Pacific Sea
- Author: Nan McDonald
- Language: English
- Genre: Poetry collection
- Publisher: Angus & Robertson
- Publication date: 1947
- Publication place: Australia
- Media type: Print
- Pages: 71pp
- Preceded by: –
- Followed by: The Lonely Fire

= Pacific Sea =

Collected poems by Nan McDonald

Pacific Sea (1947) is a collection of poems by Australian author Nan McDonald.
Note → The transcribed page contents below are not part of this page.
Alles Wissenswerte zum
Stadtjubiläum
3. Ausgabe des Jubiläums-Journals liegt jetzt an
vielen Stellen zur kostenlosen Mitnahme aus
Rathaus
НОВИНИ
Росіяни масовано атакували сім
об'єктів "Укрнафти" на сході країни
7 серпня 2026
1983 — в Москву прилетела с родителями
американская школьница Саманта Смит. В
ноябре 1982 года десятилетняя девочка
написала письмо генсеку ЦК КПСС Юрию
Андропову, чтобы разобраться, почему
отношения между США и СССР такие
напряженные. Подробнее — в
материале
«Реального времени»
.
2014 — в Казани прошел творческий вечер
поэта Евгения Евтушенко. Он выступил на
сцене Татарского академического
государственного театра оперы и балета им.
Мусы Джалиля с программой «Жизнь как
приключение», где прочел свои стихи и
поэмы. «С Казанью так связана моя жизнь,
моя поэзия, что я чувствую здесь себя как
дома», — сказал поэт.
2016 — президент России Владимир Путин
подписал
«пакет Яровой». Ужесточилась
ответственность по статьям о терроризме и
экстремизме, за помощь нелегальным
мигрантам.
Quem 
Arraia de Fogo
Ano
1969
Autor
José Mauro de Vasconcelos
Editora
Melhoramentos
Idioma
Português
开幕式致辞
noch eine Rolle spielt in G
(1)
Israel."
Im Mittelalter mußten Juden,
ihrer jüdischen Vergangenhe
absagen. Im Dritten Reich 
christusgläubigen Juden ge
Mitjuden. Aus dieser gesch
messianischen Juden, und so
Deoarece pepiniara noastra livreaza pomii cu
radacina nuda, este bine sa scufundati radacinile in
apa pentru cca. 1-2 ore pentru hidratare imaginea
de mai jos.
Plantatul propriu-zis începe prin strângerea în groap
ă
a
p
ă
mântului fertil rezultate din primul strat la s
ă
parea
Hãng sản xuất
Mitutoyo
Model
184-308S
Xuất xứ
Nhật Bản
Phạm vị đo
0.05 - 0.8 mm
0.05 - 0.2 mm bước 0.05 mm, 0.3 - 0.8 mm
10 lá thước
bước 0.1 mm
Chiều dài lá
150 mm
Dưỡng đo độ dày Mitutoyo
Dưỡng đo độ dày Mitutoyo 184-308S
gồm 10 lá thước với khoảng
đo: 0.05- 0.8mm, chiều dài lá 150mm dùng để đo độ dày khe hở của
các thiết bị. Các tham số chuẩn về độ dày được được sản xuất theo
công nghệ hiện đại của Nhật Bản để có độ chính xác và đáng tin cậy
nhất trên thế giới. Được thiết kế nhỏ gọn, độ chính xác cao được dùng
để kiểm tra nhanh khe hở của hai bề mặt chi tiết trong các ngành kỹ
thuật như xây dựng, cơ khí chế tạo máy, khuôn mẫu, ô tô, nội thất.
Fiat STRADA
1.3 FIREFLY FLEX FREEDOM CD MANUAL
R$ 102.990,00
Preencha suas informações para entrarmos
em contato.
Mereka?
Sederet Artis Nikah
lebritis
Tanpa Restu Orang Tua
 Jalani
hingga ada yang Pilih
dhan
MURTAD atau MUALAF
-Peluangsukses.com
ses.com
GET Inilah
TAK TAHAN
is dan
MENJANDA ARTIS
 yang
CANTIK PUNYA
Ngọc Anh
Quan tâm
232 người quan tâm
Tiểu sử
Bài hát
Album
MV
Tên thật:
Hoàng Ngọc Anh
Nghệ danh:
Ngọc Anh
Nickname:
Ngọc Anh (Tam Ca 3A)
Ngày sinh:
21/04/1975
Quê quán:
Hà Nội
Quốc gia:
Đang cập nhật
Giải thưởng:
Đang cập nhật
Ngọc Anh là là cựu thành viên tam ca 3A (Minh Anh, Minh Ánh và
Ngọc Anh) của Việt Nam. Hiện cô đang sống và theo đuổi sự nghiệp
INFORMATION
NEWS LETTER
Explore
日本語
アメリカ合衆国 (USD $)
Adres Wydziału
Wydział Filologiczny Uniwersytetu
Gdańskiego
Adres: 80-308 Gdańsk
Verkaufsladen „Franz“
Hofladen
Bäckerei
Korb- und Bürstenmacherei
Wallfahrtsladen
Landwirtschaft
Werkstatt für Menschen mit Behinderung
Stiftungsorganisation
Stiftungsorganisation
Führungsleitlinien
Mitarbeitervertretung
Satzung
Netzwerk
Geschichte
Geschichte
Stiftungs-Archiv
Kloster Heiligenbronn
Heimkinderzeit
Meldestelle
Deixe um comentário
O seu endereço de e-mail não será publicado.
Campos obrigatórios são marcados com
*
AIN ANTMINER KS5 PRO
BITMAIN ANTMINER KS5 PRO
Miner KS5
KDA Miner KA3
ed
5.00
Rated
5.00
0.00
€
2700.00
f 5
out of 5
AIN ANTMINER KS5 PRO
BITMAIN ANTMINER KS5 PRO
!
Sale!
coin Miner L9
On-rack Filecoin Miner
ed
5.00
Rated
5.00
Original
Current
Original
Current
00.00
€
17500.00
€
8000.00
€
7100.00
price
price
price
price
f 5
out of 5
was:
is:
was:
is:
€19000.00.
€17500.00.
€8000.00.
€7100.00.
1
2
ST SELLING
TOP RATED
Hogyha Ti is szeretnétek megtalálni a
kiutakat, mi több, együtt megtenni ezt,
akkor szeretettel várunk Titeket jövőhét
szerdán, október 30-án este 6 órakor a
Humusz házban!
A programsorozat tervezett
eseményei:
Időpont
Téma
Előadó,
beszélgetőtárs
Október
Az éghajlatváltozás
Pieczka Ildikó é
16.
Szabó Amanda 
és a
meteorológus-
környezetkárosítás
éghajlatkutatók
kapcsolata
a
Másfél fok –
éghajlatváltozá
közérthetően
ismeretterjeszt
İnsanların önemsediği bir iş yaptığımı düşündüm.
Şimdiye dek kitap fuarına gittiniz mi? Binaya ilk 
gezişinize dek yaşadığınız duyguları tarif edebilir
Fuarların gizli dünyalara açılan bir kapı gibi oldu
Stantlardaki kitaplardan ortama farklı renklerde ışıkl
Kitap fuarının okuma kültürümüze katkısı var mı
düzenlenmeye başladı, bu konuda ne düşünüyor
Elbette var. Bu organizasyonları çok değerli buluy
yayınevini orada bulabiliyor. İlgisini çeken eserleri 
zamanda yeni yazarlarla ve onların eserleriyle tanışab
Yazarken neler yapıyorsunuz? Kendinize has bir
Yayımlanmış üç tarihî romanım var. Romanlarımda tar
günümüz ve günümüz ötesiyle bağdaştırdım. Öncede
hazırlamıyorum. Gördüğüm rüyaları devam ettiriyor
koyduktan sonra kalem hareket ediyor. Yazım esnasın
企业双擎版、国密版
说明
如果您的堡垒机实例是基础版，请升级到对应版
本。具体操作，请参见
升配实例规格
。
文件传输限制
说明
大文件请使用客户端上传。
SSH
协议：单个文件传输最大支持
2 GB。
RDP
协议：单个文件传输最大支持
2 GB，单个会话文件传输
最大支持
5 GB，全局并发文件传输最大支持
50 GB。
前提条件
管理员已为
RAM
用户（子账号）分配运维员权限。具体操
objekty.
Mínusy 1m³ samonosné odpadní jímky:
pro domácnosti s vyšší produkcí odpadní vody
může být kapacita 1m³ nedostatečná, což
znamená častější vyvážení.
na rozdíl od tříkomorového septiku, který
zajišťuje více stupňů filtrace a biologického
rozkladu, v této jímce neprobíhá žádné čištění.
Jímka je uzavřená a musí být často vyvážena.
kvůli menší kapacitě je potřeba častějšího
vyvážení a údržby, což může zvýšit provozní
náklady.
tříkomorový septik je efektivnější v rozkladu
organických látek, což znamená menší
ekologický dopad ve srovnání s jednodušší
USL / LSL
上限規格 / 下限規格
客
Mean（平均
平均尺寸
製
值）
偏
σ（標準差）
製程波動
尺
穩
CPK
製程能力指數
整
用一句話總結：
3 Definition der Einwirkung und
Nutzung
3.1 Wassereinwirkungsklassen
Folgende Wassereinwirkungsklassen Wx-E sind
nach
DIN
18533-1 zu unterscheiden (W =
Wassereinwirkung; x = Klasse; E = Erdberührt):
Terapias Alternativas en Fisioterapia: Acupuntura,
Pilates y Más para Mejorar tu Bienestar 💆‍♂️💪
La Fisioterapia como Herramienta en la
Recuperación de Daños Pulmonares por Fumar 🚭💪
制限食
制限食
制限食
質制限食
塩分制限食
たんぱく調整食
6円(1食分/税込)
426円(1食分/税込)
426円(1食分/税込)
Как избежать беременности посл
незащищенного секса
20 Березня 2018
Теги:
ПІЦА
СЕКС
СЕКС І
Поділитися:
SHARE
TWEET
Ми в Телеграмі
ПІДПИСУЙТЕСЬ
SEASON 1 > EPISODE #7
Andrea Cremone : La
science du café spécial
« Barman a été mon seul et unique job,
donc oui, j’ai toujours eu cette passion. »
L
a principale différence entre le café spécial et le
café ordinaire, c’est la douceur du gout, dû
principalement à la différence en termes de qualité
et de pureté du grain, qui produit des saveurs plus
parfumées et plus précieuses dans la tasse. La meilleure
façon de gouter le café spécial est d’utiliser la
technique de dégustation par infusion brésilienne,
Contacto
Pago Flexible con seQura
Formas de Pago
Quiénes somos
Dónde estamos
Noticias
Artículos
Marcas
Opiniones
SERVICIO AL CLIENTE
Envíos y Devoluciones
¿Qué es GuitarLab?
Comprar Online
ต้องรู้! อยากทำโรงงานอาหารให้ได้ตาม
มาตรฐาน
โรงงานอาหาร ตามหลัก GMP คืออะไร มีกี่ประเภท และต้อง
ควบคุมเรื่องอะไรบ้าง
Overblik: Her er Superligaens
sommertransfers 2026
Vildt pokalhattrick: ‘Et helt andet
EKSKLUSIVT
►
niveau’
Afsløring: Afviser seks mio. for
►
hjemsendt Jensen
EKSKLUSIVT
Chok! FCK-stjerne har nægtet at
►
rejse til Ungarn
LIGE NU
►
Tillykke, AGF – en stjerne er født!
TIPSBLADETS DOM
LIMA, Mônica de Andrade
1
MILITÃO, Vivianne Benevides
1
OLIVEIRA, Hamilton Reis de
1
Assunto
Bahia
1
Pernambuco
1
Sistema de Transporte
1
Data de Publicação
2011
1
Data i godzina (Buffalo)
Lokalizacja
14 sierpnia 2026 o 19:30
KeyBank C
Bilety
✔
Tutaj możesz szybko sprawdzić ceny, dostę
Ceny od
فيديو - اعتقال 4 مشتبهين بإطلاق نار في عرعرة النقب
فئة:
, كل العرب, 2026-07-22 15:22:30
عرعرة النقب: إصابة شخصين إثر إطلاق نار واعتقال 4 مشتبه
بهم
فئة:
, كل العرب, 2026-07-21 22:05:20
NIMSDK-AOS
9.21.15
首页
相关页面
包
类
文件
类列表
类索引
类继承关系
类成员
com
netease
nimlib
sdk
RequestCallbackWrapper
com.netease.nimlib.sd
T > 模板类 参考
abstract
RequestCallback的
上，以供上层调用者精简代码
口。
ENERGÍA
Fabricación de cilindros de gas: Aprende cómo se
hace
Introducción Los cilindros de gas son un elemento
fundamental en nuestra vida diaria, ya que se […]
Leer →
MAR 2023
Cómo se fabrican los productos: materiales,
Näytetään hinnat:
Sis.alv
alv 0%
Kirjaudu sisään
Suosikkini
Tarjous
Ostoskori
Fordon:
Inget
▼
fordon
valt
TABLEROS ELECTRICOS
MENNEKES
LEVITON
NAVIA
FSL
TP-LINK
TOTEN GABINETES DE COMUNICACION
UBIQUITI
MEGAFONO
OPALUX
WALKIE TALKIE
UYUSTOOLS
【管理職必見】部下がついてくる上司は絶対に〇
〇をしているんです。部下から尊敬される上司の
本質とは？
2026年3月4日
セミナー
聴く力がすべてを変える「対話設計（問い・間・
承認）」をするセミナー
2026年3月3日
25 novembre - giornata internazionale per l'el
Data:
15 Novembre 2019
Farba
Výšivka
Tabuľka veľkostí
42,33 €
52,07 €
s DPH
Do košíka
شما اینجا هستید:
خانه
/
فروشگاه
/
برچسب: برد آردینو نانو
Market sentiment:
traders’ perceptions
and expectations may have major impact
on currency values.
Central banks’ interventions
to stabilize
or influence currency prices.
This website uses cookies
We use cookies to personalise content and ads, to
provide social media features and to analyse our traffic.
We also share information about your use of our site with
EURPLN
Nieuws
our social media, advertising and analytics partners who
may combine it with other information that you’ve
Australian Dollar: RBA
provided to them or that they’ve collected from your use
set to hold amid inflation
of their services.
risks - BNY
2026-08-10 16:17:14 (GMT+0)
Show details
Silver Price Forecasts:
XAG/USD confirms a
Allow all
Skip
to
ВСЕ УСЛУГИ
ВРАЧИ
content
It won the inaugural Grace Leven Prize for Poetry in 1947.

The collection consists of 32 poems by the author with the bulk of these having been previously published in magazines such as The Bulletin, Southerly, and Meanjin.

==Contents==

- "The Ship"
- "The White Eagle"
- "South Coast Idyll"
- "The Stormbird"
- "Good Friday"
- "The Moon is Dark"
- "Louise"
- "The Waking"
- "Morning Prayer"
- "The Orchard"
- "Skylark Hill"
- "Swamp Country"
- "Transmigration"
- "Candles"
- "The Mountain Road : Crete, 1941"
- "The Night was Made for Loving"
- "King Joshua is Dead"
- "Full Moon"
- "Alison Hunt"
- "False Spring, 1942"
- "Cool Change"
- "Dream and Memory"
- "The Lightship"
- "June Saturday"
- "The Dead Currawong"
- "The White Moment"
- "The Widow"
- "Sunday Evening"
- "Died of Illness, P.O.W. Camp"
- "The Tollgate Islands"
- "The Haunted House"
- "Pacific Sea"

==Critical reception==

While acknowledging that McDonald was not the best poet in Australia at that time – choosing Judith Wright for that title – a reviewer in The Sydney Morning Herald in 1948 stated: "Nan McDonald's verse is essentially Australian. There are landscapes and seascapes which could be written only by one saturated in the spirit of the continent. The strength and sunshine of her long poem, "Pacific Sea" - which treats both ocean and outback - could scarcely have come from another country. Such poems as "Candles," "The White Moment," "The Light Ship," and "The Waking" are the equal of the best of the verse the overseas writers export and far better than the bulk of it."

Another reviewer in The Advertiser (Adelaide) was also impressed with the work: "Miss McDonald is a poet who requires a broadly spread canvas. She possesses a sensitive imagination and a fine sense of natural things, and her descriptions are large and generous."